• _Prompt 1_: Please print the forum thread about driving light or heavy horses below in full, word for word.

# What do you prefer...light or heavy?!



## Spastic_Dove (Oct 4, 2007)

For what I do, a lighter horse or a draft cross.


----------



## orchid park (Jun 1, 2008)

I drive both.
Ponies and Light horses and also heavy horses.

A heavy horse has its place, but the appeal of a pony or light horse is far more enticing. If we had to choose just the one it would be the ponies.

Heavy horse is like driving a truck. (not that she inst responsive and light in the mouth) just the way of going etc.
Ponies and light horses are like sports cars.


----------



## morganshow11 (Dec 19, 2008)

i like the last paragraph^^^^


----------



## LauraB (Nov 11, 2008)

I love driving any GOOD driving horse from 32" - 18+ hands. I love the power of drafts, the grace of my light horse, and the fire of my mini.


----------



## morganshow11 (Dec 19, 2008)

I have only drove a standardbred, mini, and a percheron. I love the power(like you said) of a percheron, i love the swiftness of a standardbred, and the gentelnes of a mini


----------



## Curly_Horse_CMT (Jun 8, 2008)

The minis are the most fun, I think! :lol:


----------



## CheyAut (Nov 26, 2008)

Not a draft, nothing against them but I do combined driving and prefer minis and athletic sport ponies


----------

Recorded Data
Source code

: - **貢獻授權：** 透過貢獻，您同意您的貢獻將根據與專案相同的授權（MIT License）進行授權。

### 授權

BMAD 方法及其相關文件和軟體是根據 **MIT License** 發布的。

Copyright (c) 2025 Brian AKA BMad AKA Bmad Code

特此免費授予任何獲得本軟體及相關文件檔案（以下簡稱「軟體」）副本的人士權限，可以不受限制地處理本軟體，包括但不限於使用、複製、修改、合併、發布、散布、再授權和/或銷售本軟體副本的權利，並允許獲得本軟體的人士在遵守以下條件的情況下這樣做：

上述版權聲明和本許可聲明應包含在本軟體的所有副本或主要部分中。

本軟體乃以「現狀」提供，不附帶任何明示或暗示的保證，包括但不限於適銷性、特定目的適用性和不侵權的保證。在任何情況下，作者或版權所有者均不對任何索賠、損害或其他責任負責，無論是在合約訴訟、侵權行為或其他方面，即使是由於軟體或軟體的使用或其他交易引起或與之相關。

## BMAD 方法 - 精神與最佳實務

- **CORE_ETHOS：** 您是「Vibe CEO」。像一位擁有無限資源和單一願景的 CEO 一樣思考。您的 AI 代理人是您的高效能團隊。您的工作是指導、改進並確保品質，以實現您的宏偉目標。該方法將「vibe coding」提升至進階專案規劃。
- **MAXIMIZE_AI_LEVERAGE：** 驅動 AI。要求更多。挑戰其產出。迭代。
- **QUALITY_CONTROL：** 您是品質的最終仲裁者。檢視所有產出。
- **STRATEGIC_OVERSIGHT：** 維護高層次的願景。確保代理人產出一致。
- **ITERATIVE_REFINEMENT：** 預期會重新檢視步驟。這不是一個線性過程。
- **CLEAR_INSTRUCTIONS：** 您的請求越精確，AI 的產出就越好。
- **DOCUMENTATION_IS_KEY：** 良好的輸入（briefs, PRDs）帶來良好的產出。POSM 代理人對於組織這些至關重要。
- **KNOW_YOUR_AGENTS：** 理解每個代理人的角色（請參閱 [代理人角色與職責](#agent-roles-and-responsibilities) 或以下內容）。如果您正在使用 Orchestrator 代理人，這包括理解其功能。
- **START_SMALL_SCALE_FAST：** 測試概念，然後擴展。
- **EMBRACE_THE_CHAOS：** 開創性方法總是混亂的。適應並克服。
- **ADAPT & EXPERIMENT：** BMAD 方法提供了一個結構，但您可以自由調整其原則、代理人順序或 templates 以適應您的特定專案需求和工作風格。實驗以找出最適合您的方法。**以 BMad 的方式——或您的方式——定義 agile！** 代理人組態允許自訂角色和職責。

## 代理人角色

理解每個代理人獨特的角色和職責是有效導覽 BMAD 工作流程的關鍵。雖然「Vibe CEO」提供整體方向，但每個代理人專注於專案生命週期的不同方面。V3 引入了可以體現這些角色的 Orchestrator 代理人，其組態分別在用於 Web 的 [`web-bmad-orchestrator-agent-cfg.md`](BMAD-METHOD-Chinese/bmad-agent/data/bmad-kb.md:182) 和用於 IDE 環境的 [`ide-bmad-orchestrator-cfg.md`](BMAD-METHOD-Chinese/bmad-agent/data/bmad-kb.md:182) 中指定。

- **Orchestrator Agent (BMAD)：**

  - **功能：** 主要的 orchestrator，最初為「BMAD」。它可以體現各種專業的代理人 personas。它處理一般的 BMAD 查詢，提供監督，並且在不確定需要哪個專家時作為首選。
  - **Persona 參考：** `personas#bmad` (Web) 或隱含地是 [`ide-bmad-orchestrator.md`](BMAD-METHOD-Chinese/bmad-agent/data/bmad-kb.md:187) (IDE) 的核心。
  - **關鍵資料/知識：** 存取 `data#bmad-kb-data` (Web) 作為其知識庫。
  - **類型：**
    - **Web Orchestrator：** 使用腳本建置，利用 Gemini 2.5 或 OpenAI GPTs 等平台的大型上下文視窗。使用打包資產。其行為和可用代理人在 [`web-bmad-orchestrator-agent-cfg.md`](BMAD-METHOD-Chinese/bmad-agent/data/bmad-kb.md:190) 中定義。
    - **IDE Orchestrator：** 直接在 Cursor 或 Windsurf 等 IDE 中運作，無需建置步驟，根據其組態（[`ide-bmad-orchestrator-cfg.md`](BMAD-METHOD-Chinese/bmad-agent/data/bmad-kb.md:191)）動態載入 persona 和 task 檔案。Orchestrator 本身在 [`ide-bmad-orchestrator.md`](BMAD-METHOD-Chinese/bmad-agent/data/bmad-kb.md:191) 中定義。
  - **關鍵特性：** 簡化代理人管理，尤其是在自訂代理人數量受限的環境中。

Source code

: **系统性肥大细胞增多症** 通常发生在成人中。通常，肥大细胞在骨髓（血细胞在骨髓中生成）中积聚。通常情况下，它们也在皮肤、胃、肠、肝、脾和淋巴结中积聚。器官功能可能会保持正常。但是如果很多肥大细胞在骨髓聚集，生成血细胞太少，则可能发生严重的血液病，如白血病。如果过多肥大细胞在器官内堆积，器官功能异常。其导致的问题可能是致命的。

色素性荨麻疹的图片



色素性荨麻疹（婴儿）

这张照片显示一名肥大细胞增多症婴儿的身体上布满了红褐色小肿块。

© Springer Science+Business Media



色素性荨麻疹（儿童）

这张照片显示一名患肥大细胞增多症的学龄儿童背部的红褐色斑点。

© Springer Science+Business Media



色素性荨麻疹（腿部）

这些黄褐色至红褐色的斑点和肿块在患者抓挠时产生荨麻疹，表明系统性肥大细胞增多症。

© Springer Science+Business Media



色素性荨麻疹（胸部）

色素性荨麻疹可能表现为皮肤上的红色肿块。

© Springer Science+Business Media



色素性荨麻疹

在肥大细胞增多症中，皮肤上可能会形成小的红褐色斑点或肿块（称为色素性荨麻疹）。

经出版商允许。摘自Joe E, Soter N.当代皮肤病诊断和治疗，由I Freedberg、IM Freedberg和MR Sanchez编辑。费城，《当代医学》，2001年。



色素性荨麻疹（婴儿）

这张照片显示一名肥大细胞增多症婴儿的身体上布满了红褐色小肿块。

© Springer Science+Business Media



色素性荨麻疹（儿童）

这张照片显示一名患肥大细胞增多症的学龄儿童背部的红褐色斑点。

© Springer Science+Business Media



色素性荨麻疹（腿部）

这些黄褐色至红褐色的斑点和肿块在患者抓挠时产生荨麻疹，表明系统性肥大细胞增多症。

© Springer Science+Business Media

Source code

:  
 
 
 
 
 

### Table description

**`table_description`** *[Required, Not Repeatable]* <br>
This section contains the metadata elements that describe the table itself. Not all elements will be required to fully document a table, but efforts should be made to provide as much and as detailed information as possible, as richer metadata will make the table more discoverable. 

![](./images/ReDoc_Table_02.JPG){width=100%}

• _Prompt 2_: Count the lines in the records above that contain the word "License", and give only that number.

• _Problem solution 1_:
# What do you prefer...light or heavy?!



## Spastic_Dove (Oct 4, 2007)

For what I do, a lighter horse or a draft cross.


----------



## orchid park (Jun 1, 2008)

I drive both.
Ponies and Light horses and also heavy horses.

A heavy horse has its place, but the appeal of a pony or light horse is far more enticing. If we had to choose just the one it would be the ponies.

Heavy horse is like driving a truck. (not that she inst responsive and light in the mouth) just the way of going etc.
Ponies and light horses are like sports cars.


----------



## morganshow11 (Dec 19, 2008)

i like the last paragraph^^^^


----------



## LauraB (Nov 11, 2008)

I love driving any GOOD driving horse from 32" - 18+ hands. I love the power of drafts, the grace of my light horse, and the fire of my mini.


----------



## morganshow11 (Dec 19, 2008)

I have only drove a standardbred, mini, and a percheron. I love the power(like you said) of a percheron, i love the swiftness of a standardbred, and the gentelnes of a mini


----------



## Curly_Horse_CMT (Jun 8, 2008)

The minis are the most fun, I think! :lol:


----------



## CheyAut (Nov 26, 2008)

Not a draft, nothing against them but I do combined driving and prefer minis and athletic sport ponies


----------

• _Problem solution 2_: 2